At the end of the day voice tools like Apple’s Siri, Google Now and Microsoft Cortana need to get voice recognition, context and then intent right.
- Getting the voice side right is pretty much a table stake.
- A great search engine helps to get the context right – as Google has shown. And here Microsoft may have an advantage over Apple, but unlikely in comparison to Google. But having the largest email and calendaring platform with Office is a huge bonus on the other side.
- Getting the intent is largely depending on the context – and there smartphones capturing information on location, movement, applications are a very important help.
How Microsoft manages to create additional value and differentiation for Cortana beyond that– we will have to see.
At the end of the day voice recognition is all about getting the prediction of intent right. When it hits the sweet spot it is unbelievably cool. When it misses by a little, the results are – silly. And in order to increase prediction quality, voice recognition providers need to encroach into areas that are usually tucked under the cloth of privacy. Getting the mix right and not becoming creepy is the art to get right.

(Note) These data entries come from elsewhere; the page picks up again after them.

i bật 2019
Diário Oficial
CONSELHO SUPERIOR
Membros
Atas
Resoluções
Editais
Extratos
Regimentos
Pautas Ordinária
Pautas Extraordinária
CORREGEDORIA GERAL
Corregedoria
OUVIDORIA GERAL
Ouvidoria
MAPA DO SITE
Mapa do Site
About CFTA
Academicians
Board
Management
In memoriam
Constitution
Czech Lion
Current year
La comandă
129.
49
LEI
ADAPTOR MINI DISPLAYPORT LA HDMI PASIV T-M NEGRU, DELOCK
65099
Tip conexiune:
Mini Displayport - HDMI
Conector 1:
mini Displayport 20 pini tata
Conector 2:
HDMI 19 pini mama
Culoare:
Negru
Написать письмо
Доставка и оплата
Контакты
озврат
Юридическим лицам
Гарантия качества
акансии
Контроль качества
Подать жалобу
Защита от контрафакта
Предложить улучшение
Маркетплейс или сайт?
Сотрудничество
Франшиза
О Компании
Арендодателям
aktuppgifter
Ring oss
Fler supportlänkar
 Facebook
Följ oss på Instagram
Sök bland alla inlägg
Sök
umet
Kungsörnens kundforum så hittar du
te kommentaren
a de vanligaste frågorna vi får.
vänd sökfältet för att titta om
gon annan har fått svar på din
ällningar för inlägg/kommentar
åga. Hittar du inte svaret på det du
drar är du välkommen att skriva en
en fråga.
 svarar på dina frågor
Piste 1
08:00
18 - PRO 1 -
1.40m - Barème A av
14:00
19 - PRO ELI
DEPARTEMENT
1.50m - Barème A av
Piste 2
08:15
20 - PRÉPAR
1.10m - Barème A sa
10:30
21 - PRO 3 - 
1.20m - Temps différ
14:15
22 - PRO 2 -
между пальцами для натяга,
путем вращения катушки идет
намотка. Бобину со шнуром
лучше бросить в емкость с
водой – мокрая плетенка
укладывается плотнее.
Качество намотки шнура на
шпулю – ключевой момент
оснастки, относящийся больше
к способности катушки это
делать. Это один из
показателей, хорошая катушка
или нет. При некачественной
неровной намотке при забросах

When will we know voice recognition has arrived? Well when we see no more QWERTY keyboards being sold. No keyboard accessory business. Cortana will be certainly a system that will fight the keyboards. Will we see the keyboards come back with a faster to type design – we will see. For now we certainly can say that we will use our voice chords more often than our fingertips.
----
P.S. Siri and Cortana are female, Google Now the voice is determined by user setup. Cortana was loaned from the Halo game – so she has a physical appearance. How Microsoft got that by concerns on stereotypes and gender thinking is something I am still pondering on.